There are strikes over the land. Why? Are not men free? Yes, they are free to choose their work if they know how to do more than one thing, or if they are able to move from the place where they have been employed. But they are not free to organize, to agitate for better wages, or to strike. What is this matter of freedom after all? It reminds me of the steps of a stairway. A step consists of a horizontal board and a vertical board and then another horizontal board. The first horizontal board is the present condition, and the second horizontal is the liberty that is desired, the vertical board is the difficulty in the way. One must overcome resistance to step up. When he does he has achieved the liberty to which he aspires. But he is standing on the same sort of a level that he did before. This stairway goes up indefinitely, and at last becomes lost in the sky of the future, like the beanstalk of Jack the Giant-killer. All this sounds quite materialistic, and as if I was without hope, but I am not materialistic, or despairing of the future. I know that matter cannot be explained without resorting to such concepts as force, causation, action, and reaction. And these are the ideas of the mind. And I think of matter and of history in terms of action and reaction. The mind of man is the most wonderful thing that we know anything about, and its secret is the secret of the universe. Having never been happy myself, I am not a disciple of eudemonism; but I see life as struggle and change; and though I do not know what it means, I know thought will not be at rest, that hopes will not cease, and that dreams of liberty will fascinate the minds of future Lincolns and Douglases.

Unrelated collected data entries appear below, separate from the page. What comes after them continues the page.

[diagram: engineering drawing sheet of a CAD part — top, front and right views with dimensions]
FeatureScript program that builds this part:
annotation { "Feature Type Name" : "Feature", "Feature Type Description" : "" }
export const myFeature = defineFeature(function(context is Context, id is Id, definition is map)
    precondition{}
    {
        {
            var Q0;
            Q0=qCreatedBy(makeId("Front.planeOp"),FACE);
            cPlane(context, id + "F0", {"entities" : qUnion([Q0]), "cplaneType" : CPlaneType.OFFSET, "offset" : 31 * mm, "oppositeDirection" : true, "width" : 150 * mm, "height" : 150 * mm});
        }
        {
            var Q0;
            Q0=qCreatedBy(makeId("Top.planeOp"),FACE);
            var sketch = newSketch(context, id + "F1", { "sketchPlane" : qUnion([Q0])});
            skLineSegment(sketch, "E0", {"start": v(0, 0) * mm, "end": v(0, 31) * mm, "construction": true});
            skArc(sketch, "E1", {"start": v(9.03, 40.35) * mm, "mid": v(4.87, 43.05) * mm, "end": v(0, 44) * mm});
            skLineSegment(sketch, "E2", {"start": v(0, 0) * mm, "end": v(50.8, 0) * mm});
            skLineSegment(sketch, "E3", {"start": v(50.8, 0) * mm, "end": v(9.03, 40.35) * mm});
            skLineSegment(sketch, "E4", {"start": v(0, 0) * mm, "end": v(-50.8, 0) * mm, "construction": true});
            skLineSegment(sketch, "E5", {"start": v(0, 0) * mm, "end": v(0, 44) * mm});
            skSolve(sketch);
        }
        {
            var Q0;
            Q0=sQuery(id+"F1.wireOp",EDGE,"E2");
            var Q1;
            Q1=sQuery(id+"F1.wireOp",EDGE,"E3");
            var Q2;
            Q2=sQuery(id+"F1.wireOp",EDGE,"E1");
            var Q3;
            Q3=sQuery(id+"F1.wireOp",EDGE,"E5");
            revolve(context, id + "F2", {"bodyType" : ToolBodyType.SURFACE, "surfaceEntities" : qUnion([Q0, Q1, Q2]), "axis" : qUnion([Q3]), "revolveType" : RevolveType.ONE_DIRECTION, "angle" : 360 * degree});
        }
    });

The masons are eating their luncheon. I arise to go to Douglas' tomb. The young woman says: "I wonder who that old man is? He has been sitting right there all morning."
I wonder myself who I am. I take my way feebly up the stone steps to the grated door of the tomb. I look through. There lies the sarcophagus which contains the bones of Stephen A. Douglas. There was no truer, braver man in his time, and no abler.
I put my spectacles on, for I cannot see well into the tomb. Yes, there are the words: "Tell my children to obey the laws and support the Constitution." No, I do not subscribe to that. I believe in liberty and not law. Douglas' popular sovereignty was more liberty than it was law. These words on his tomb must have been spoken by him with reference to the preservation of the Union. At any rate I do not believe in these words. I accept instead Walt Whitman's admonition to the States: "Obey little, resist much." What shall we obey at all, and where shall we resist? You must decide that for yourself, or ask those about it who still have the capacity for living.
I am old. Now I must go to luncheon and then take my afternoon nap.